Pecans are one of the most popular types of nuts in the United States. Pecans come from Hickory trees that are mainly found in the South-central region of America and in Mexico as well. The word ‘pecan’ roots from an Algonquin word that means, ‘’nut that requires a stone to crack.’’
Pecans appear similar to walnut. However, they are more slender, longer, and smoother in texture than walnuts. They are shelled nuts. Shelled pecans have a large slender pill-like shape. The shell has brown spots and is thinner and easier to crack than that of a walnut.
History of Pecan
Pecans have been an important part of the diet and cuisine of the cultures where pecans natively grow. Mexicans and Native American tribes have relied on the pecans as their staple food in fall and winter and even traded them.

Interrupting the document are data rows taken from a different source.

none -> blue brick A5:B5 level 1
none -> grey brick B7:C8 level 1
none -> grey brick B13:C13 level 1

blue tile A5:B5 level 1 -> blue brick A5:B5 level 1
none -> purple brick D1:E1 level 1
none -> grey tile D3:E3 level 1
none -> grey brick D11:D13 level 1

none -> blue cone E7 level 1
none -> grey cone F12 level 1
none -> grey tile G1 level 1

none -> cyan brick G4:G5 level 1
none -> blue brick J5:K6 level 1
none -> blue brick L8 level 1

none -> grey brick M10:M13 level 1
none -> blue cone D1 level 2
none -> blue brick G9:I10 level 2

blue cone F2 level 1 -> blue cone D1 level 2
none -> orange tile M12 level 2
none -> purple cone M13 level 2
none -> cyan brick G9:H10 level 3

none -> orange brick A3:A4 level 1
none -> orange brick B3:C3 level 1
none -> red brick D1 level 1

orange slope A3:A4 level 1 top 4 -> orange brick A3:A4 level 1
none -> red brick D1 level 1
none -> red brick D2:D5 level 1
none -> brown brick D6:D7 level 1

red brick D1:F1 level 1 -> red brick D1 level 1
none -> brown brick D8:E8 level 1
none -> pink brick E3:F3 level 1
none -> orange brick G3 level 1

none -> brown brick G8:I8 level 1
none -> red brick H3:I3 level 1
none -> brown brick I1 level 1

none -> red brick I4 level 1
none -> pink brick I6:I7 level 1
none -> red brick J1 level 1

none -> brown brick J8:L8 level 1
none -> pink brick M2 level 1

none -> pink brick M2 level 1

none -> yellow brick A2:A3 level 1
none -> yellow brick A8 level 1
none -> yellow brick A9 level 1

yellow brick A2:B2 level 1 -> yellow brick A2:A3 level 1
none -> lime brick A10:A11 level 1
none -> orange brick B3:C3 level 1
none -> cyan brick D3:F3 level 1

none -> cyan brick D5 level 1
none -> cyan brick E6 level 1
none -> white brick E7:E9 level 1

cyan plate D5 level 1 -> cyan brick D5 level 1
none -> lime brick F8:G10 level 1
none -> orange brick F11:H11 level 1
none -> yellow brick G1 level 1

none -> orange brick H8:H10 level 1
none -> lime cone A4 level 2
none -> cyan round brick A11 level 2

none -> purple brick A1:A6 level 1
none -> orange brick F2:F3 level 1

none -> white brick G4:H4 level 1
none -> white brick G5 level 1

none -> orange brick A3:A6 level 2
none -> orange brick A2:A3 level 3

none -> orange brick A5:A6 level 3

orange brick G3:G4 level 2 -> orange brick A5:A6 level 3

In the late 18th century, French and Spanish colonists began to cultivate Pecans and later began exporting them to other countries. New Orleans has a major habitat of pecan trees and became one of the leading markets of growing and exporting pecans in the 19th century.
In the 19th century, the pecan market became bigger, and its use in bakeries, cafes, restaurants and homes became very popular. Pecans have great importance in the culinary culture of Southern regions in the US, mainly used to make pecan pies and in flavoring coffee, ice cream and various desserts.